TASK TO CARRY OUT
Convert every line of the entries below into a Markdown table with the columns Row and Line, numbering each row and omitting blank lines. Exclude the pictures from the output.

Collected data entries
------------------------

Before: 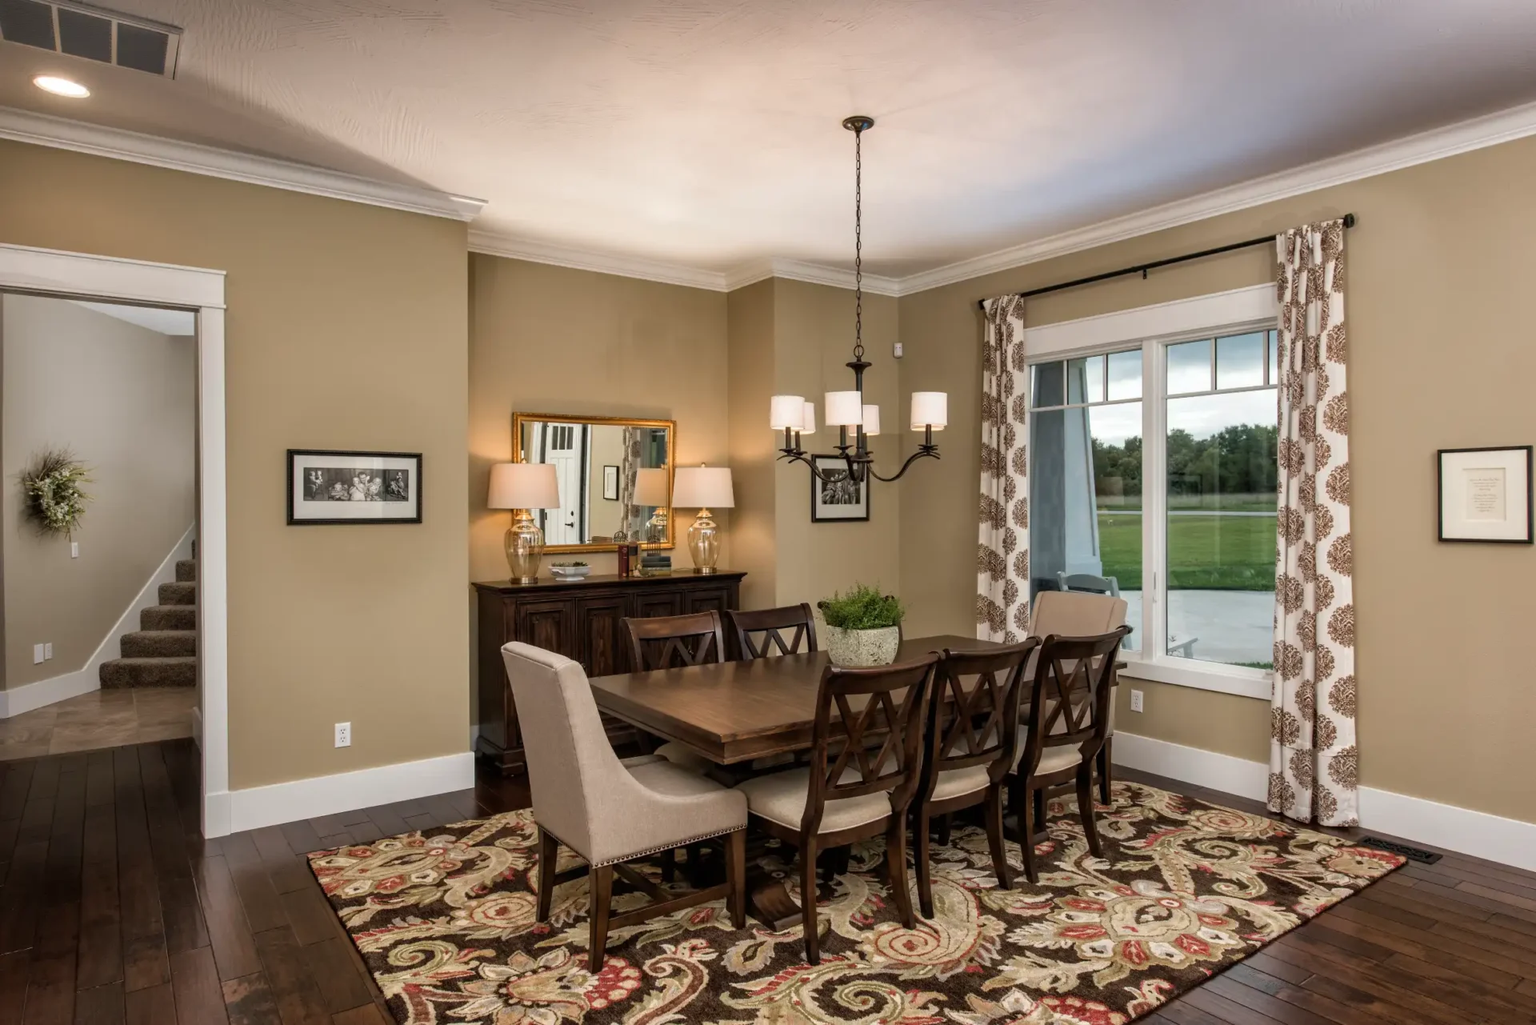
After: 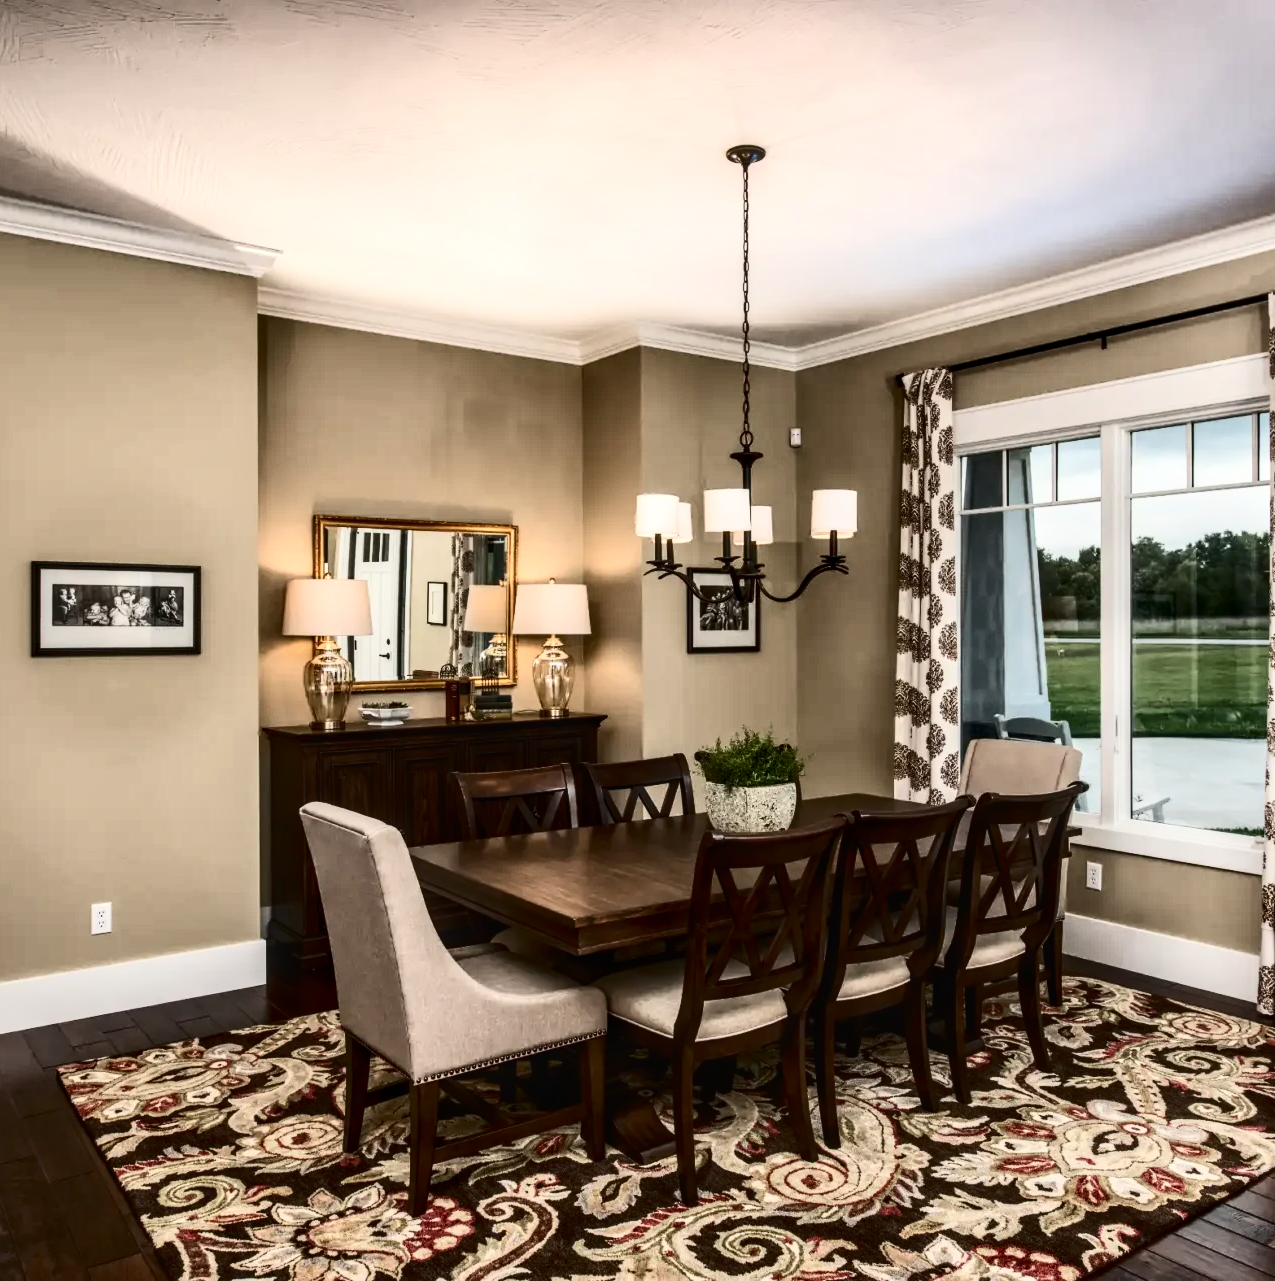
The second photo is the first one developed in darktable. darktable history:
local contrast: on, module defaults
crop: left 17.034%, right 16.546%
contrast brightness saturation: contrast 0.502, saturation -0.094
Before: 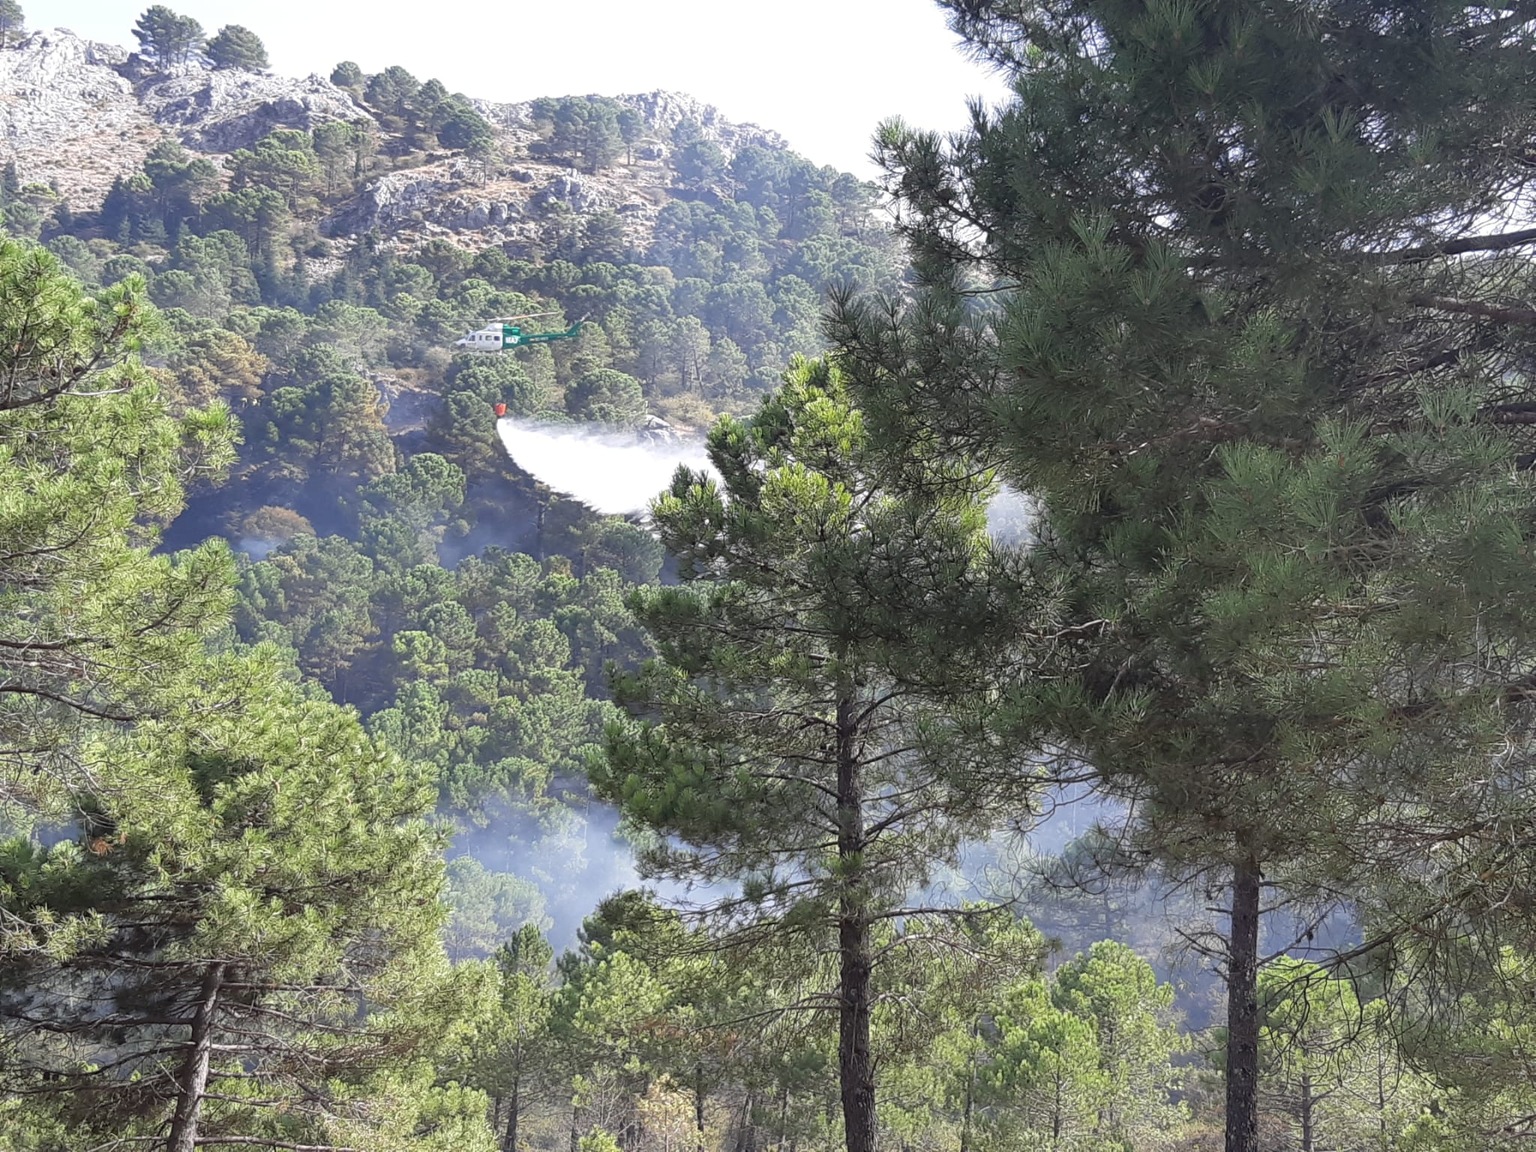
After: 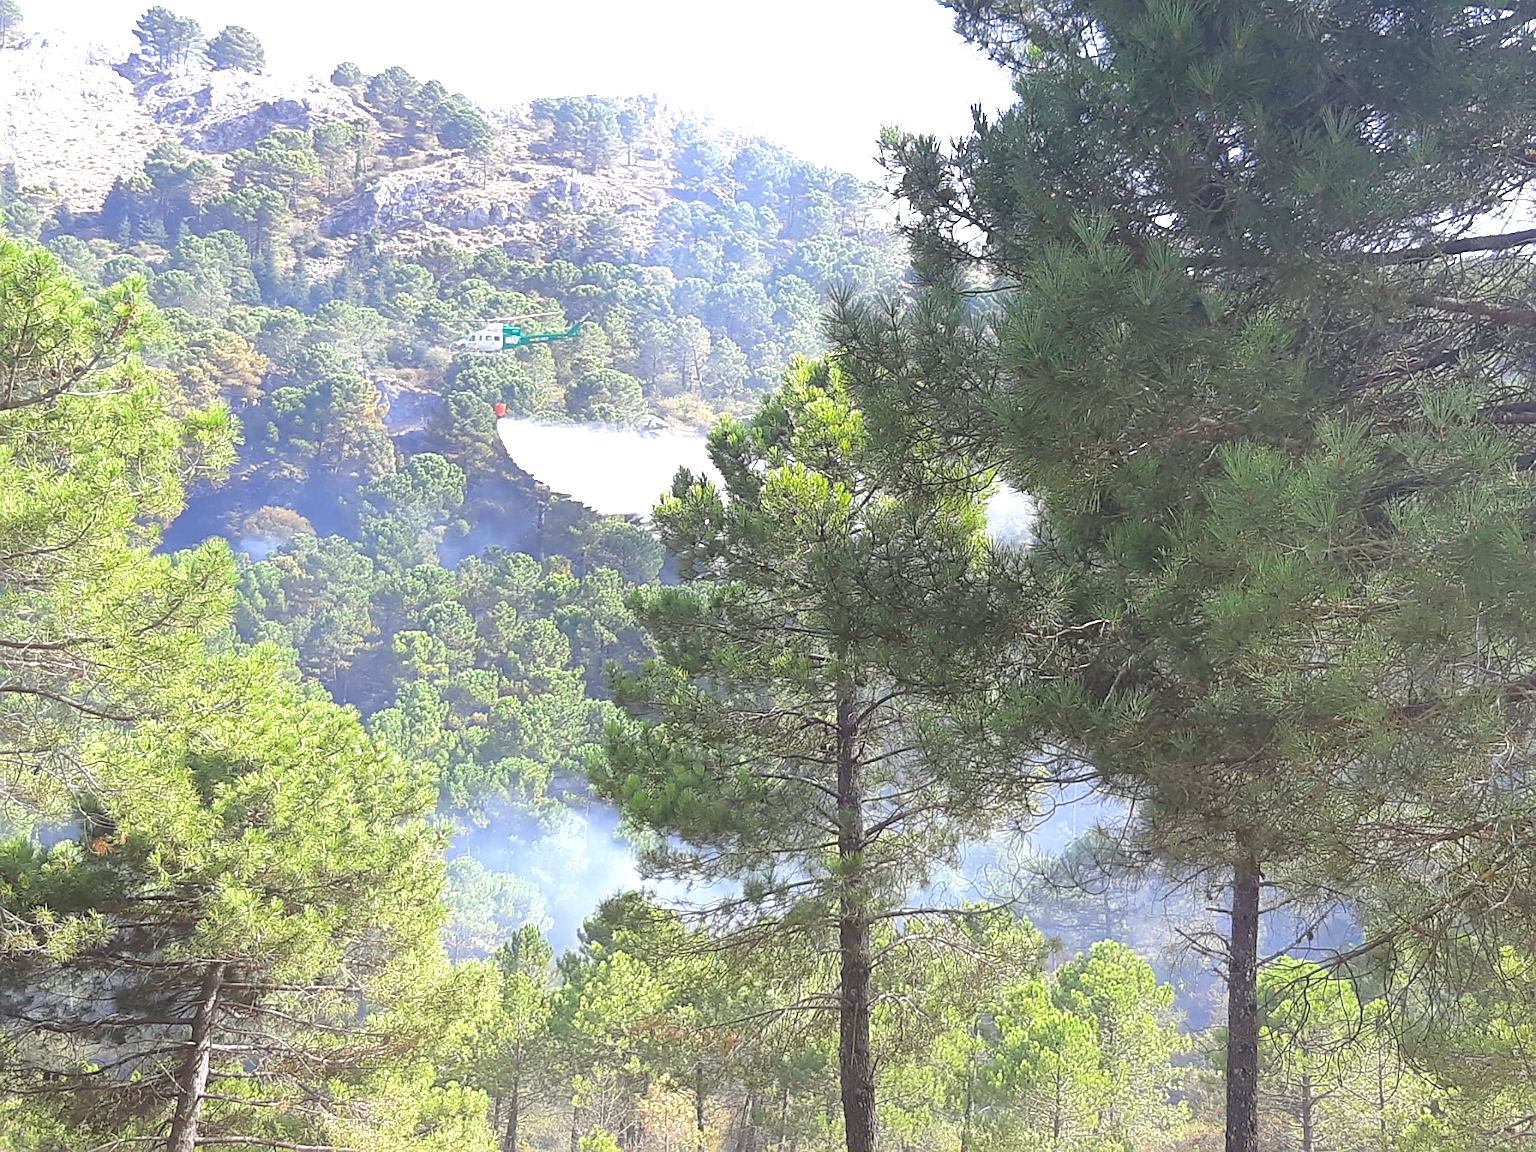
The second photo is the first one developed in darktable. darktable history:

------------------------

SOLUTION TO THE EXERCISE
| Row | Line |
|---|---|
| 1 | Before:  |
| 2 | After:  |
| 3 | The second photo is the first one developed in darktable. darktable history: |
| 4 | local contrast: on, module defaults |
| 5 | crop: left 17.034%, right 16.546% |
| 6 | contrast brightness saturation: contrast 0.502, saturation -0.094 |
| 7 | Before:  |
| 8 | After:  |
| 9 | The second photo is the first one developed in darktable. darktable history: |